Extracted page text data:
========
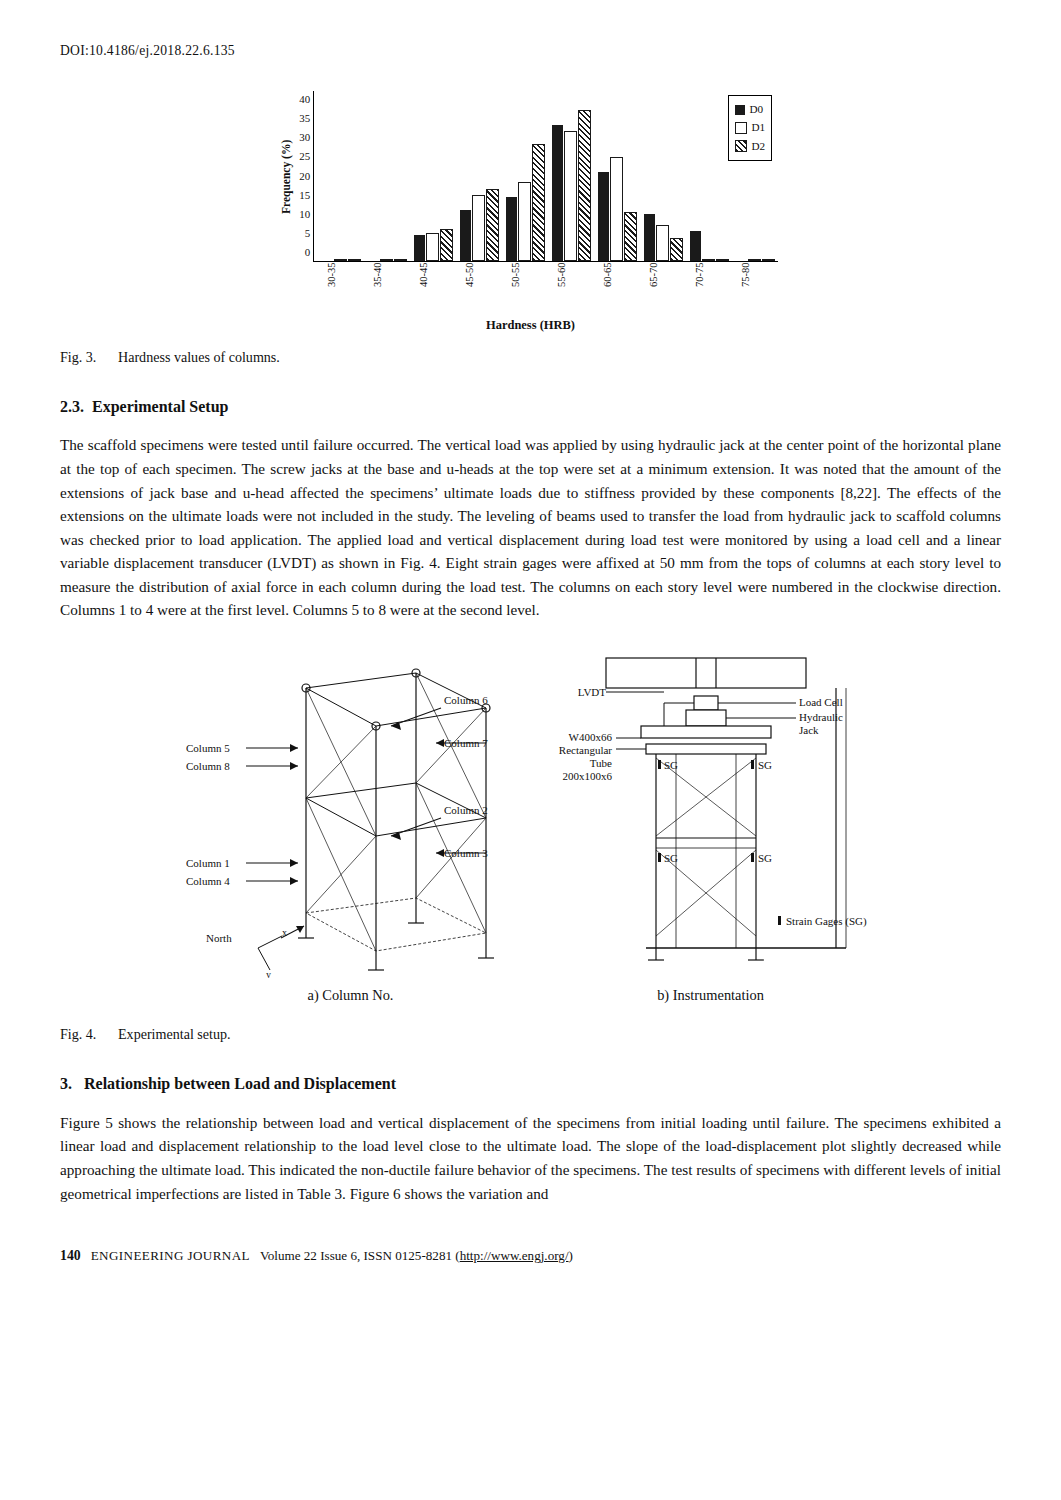DOI:10.4186/ej.2018.22.6.135
Frequency (%)
4035302520151050
D0
D1
D2
30-3535-4040-4545-5050-5555-6060-6565-7070-7575-80
Hardness (HRB)
Fig. 3. Hardness values of columns.
2.3. Experimental Setup
The scaffold specimens were tested until failure occurred. The vertical load was applied by using hydraulic jack at the center point of the horizontal plane at the top of each specimen. The screw jacks at the base and u-heads at the top were set at a minimum extension. It was noted that the amount of the extensions of jack base and u-head affected the specimens’ ultimate loads due to stiffness provided by these components [8,22]. The effects of the extensions on the ultimate loads were not included in the study. The leveling of beams used to transfer the load from hydraulic jack to scaffold columns was checked prior to load application. The applied load and vertical displacement during load test were monitored by using a load cell and a linear variable displacement transducer (LVDT) as shown in Fig. 4. Eight strain gages were affixed at 50 mm from the tops of columns at each story level to measure the distribution of axial force in each column during the load test. The columns on each story level were numbered in the clockwise direction. Columns 1 to 4 were at the first level. Columns 5 to 8 were at the second level.
Column 5 Column 8 Column 1 Column 4 Column 6 Column 7 Column 2 Column 3 North x y
Load Cell Hydraulic Jack LVDT W400x66 Rectangular Tube 200x100x6 SG SG SG SG Strain Gages (SG)
a) Column No.
b) Instrumentation
Fig. 4. Experimental setup.
3. Relationship between Load and Displacement
Figure 5 shows the relationship between load and vertical displacement of the specimens from initial loading until failure. The specimens exhibited a linear load and displacement relationship to the load level close to the ultimate load. The slope of the load-displacement plot slightly decreased while approaching the ultimate load. This indicated the non-ductile failure behavior of the specimens. The test results of specimens with different levels of initial geometrical imperfections are listed in Table 3. Figure 6 shows the variation and
140 ENGINEERING JOURNAL Volume 22 Issue 6, ISSN 0125-8281 (http://www.engj.org/)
========
> _ABOUT THIS TASK_
There is a run of lines above from the one with "4035302520151050" to the one with "2.3. Experimental Setup"; print exactly that run, both ends included, and nothing else.

> _WRITTEN SOLUTION_
4035302520151050
D0
D1
D2
30-3535-4040-4545-5050-5555-6060-6565-7070-7575-80
Hardness (HRB)
Fig. 3. Hardness values of columns.
2.3. Experimental Setup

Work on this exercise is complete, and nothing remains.